Der Geruch ungewaschener Füße kriecht durch die Halle. Bis eben wusste keiner der Männer, was genau ihn in Augustdorf erwartet. Im Einladungsschreiben der Arbeitsagentur stand nur, dass sie an einer „mehrtägigen Maßnahme zur Aktivierung und beruflichen Wiedereingliederung im Rahmen des Weihnachtsgeschäfts“ teilzunehmen hätten.

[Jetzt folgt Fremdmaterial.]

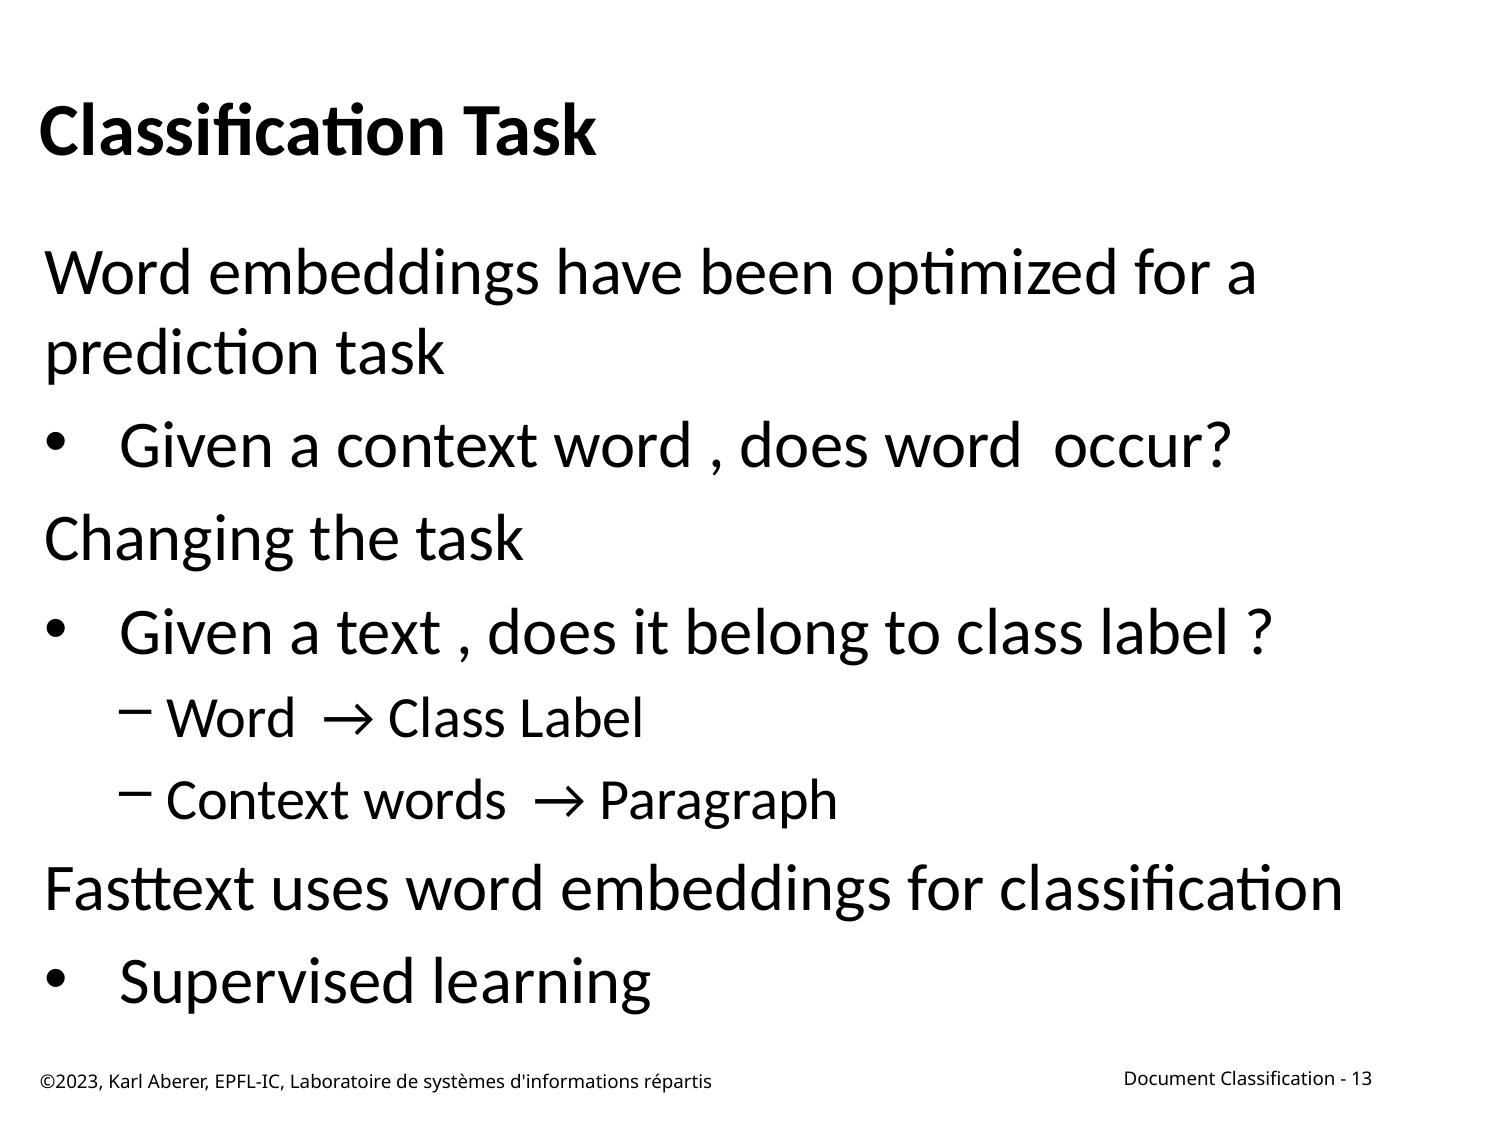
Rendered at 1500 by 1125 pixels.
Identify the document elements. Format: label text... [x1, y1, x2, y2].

footer ©2023, Karl Aberer, EPFL-IC, Laboratoire de systèmes d'informations répartis [24, 1062, 988, 1101]
title Classification Task [24, 49, 1388, 201]
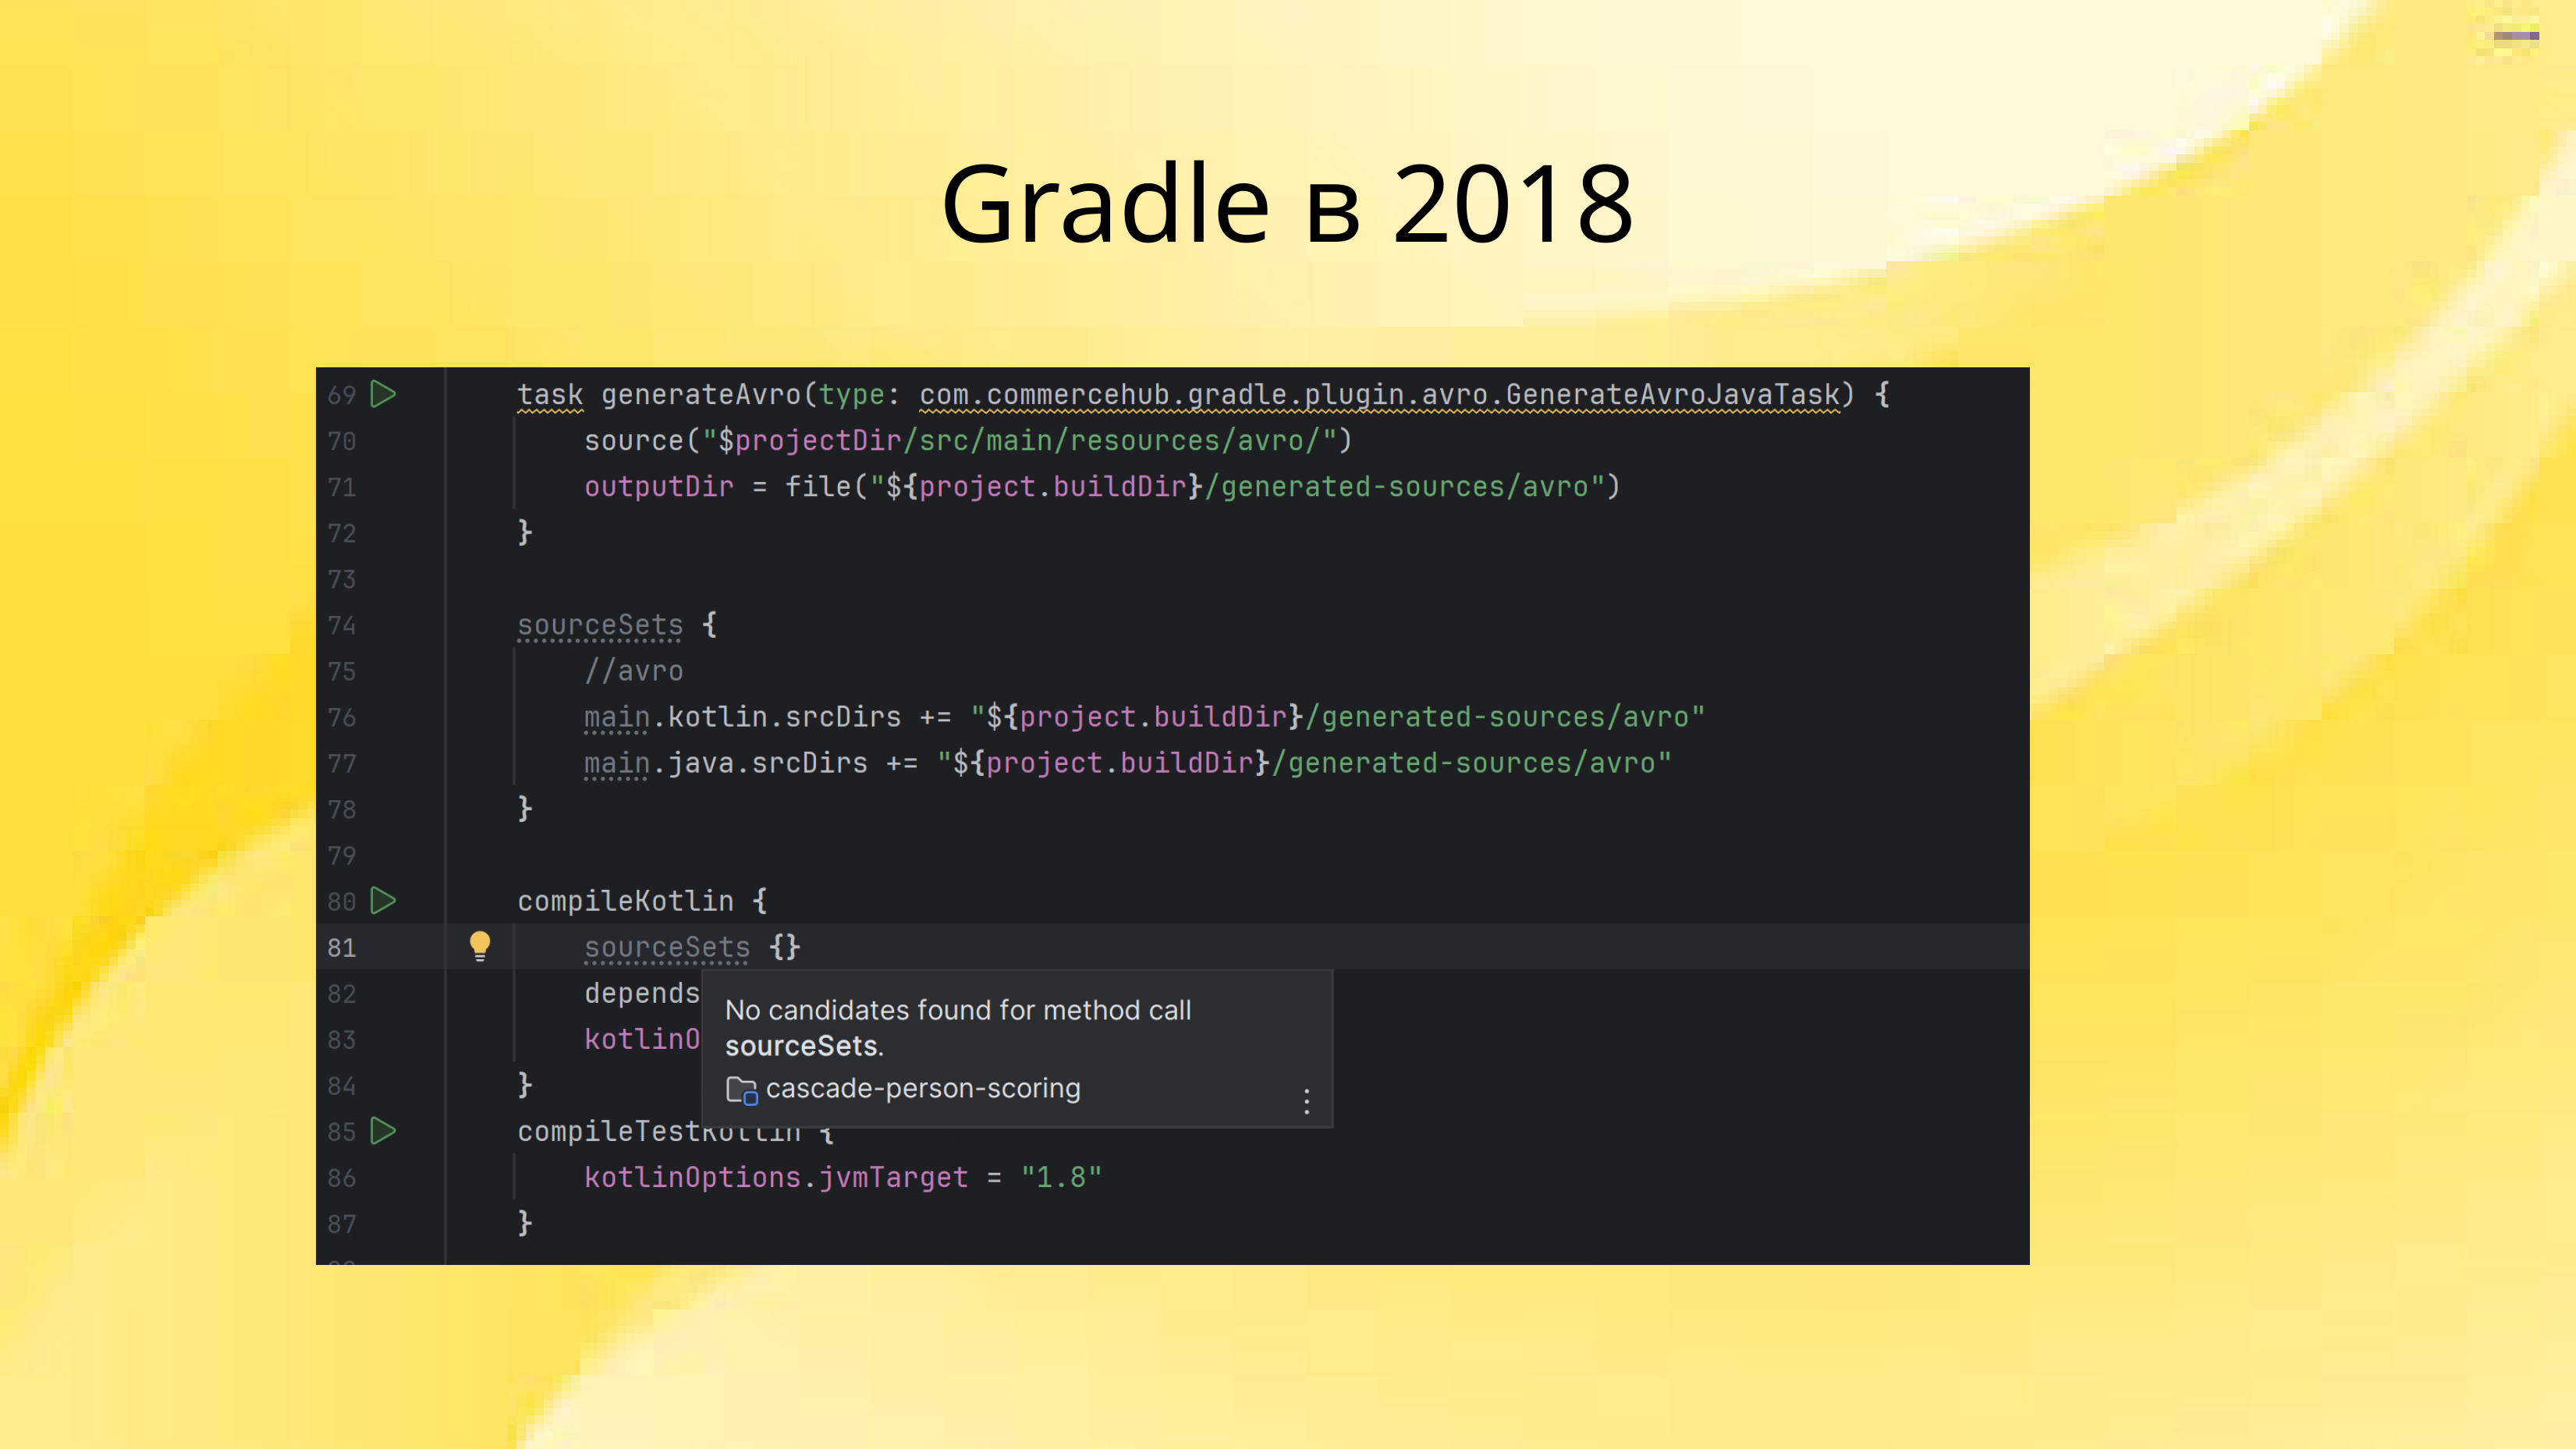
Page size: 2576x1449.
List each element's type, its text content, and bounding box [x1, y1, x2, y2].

picture [0, 0, 2576, 1449]
list Gradle в 2018 [443, 143, 2132, 316]
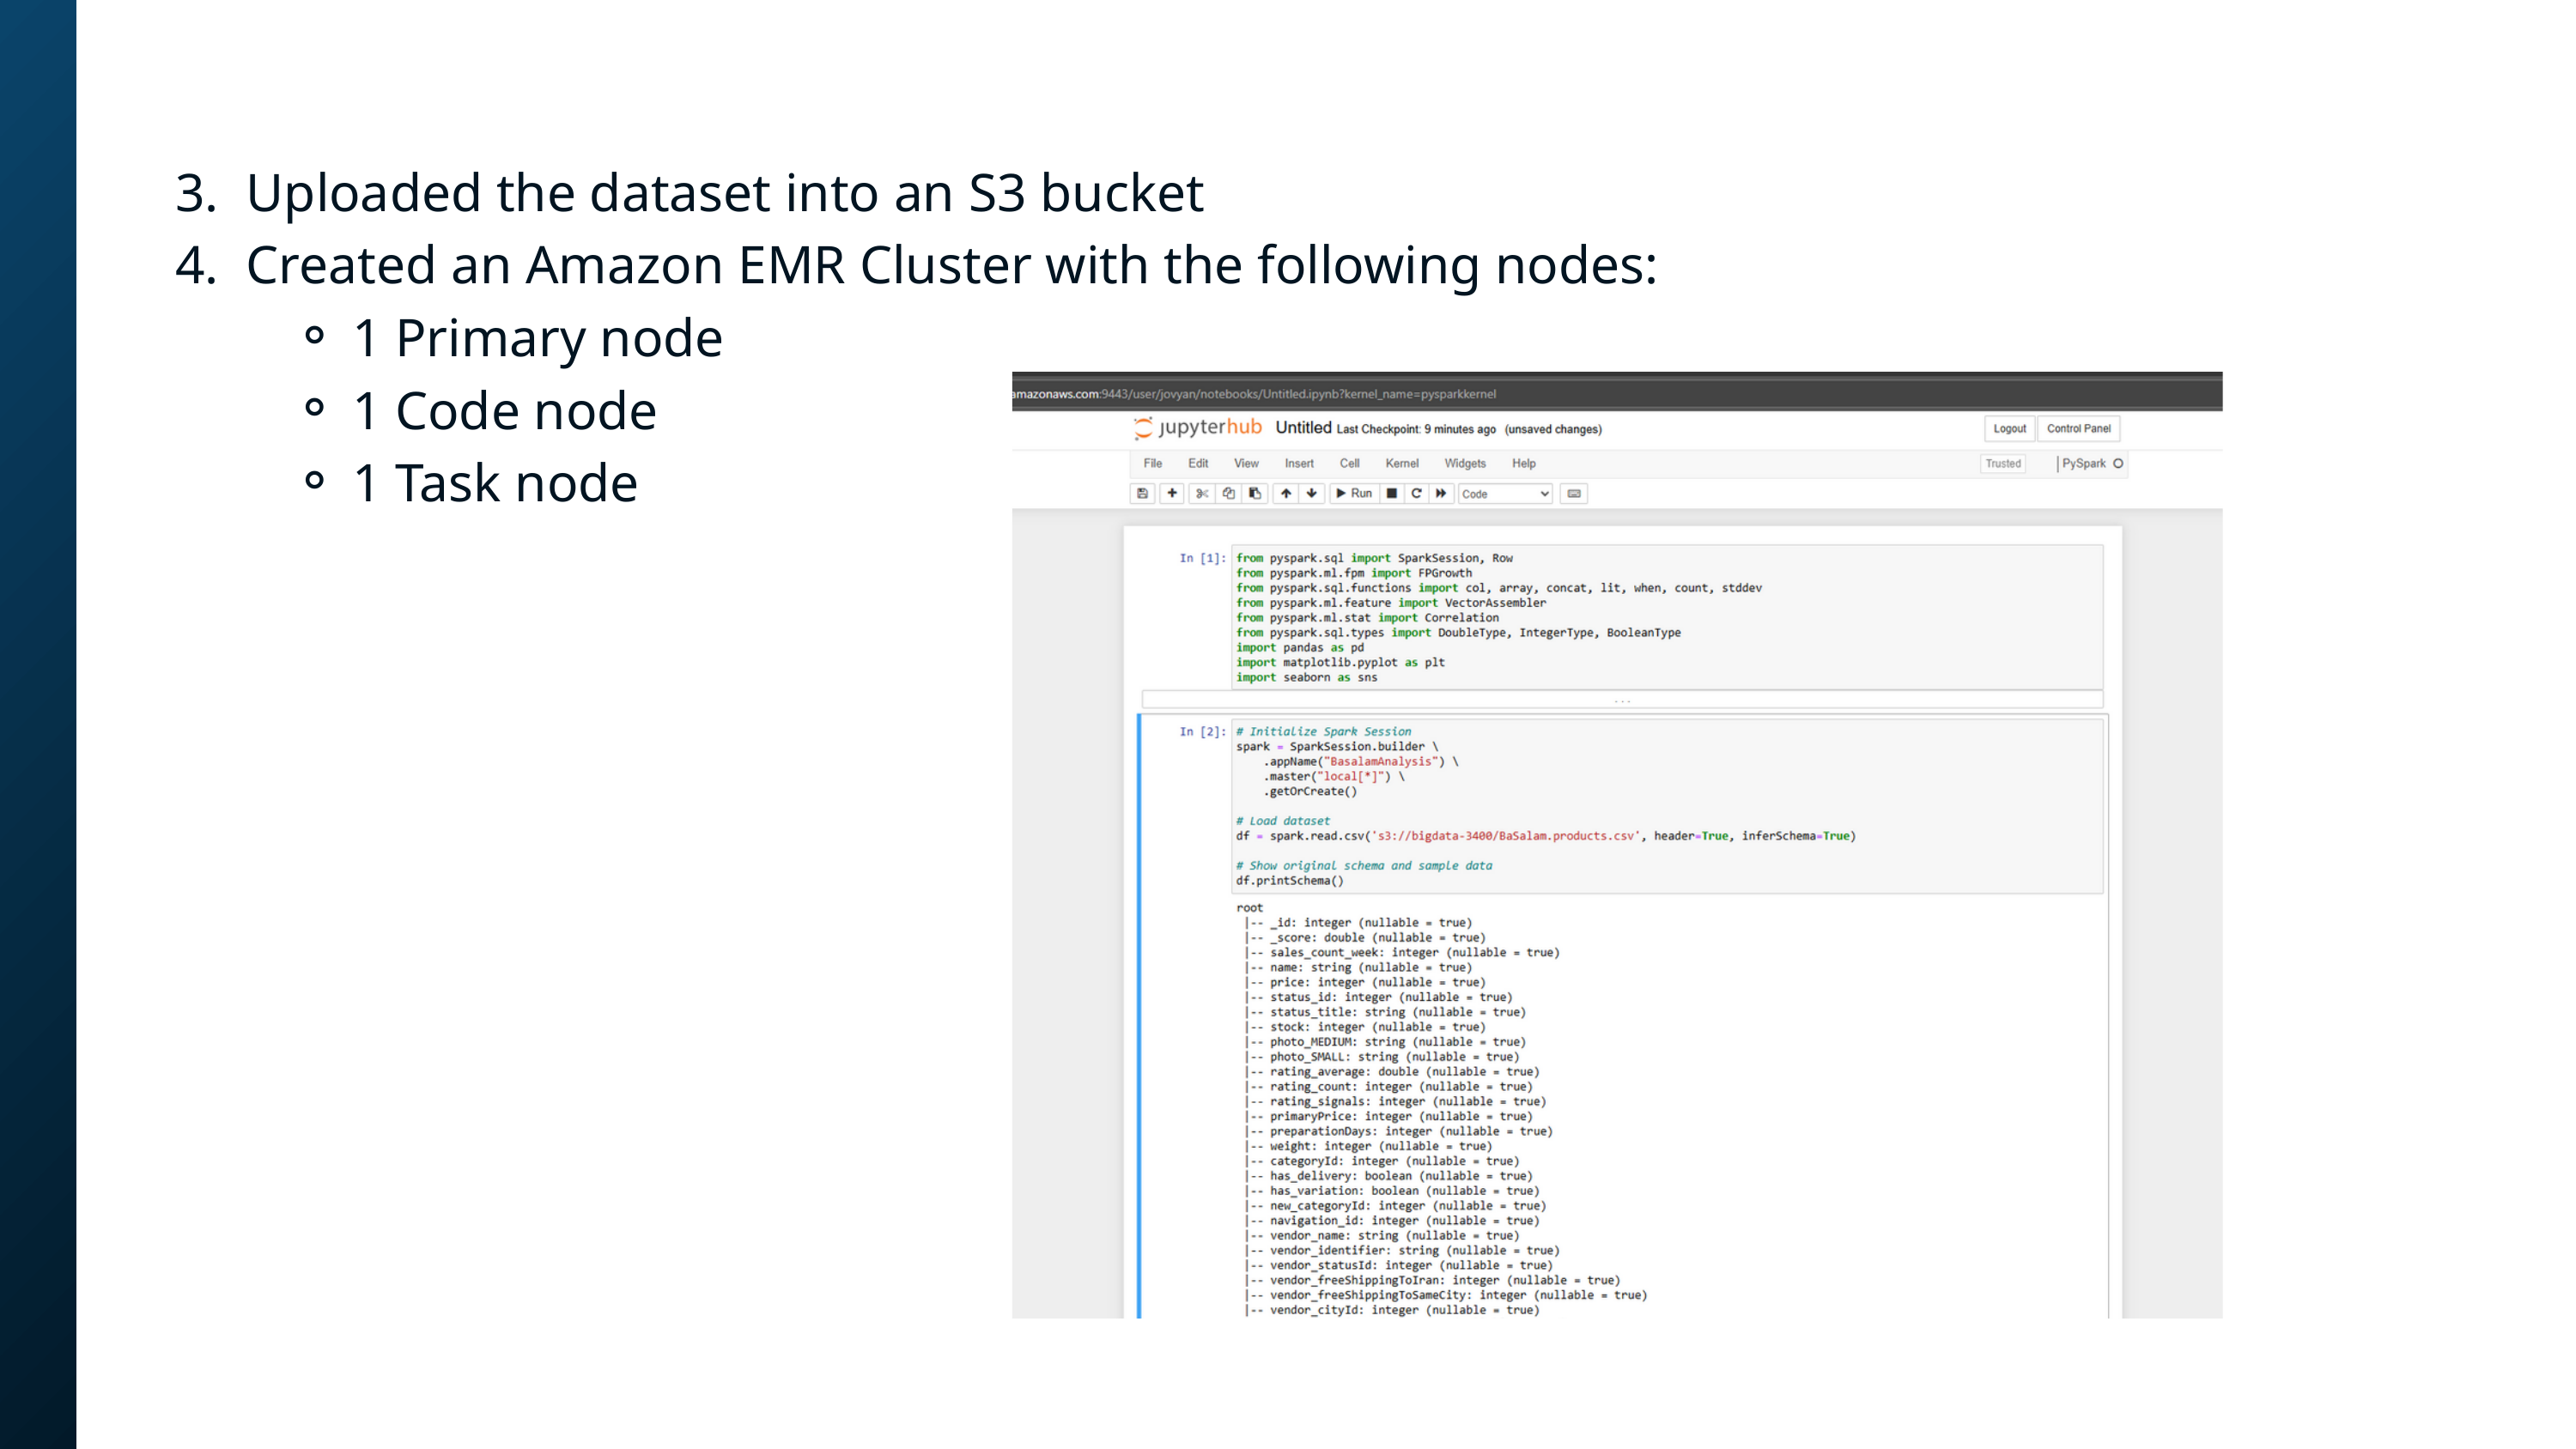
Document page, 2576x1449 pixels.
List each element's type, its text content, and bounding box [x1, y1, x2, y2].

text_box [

„Wenn die Agentur eure liebevolle Mutti ist, dann bin ich der knallharte Vater, der euch bierbäuchige Bastarde zu etwas Besserem machen will“, erklärt von Braun das Schreiben auf seine ganz eigene und sehr spezielle Art und Weise. „Wenn ihr vor Weihnachten in den beschissenen Kaufhäusern dieses Landes steht, dann müsst ihr stark sein.

In den Konsumdschungeln warten nicht nur unfähige Eltern auf euch, nein, auch Kinder. Diese kleinen, verzogenen Monster nehmen keine Rücksicht mehr auf eure Gefühle, die haben nur noch eins im Sinn: Geschenke, Geschenke, Geschenke! Und genau das werdet ihr ihnen austreiben! Ist Weihnachten nicht viel mehr als nur Konsum und Schenken?“

Ein aufgeregtes Tuscheln ist die Antwort. „Ruhe!“, brüllt von Braun und erstickt den aufkommenden Unmut im Keim. „Von nun an redet ihr nur noch, wenn ihr angesprochen seid! Und das erste und das letzte Wort aus eurem dreckigen Maul wird ’Sir‘ sein, habt ihr Maden das verstanden …?“ Ein Entkommen gibt es für die Männer nicht.

„Viele der Jungs lecken während ihrer Ausbildung Blut und heuern danach im Ausland als Söldner an. Dieser Drill gibt ihrem Leben einen neuen Sinn“, erläutert von Braun. „Wer sich an der Geschenkfront bewehrt hat, für den sind die Taliban ein Zuckerschlecken.“ Dann schließt sich die Tür der Sporthalle, und der Drill beginnt.

Und tatsächlich, erste Ergebnisse der neuen Weiterbildung sind vielversprechend. Sogar Verteidigungsminister Thomas de Maizière hat Gefallen gefunden an den etwas anderen Weihnachtsmännern. Deutschland, so de Maizière, wird schon lange nicht mehr am Hindukusch verteidigt, sondern an der vorweihnachtlichen Heimatgeschenkfront. Dank Hartmut von Braun und seinen Männern ist dieser blutige Kampf nicht mehr hoffnungslos.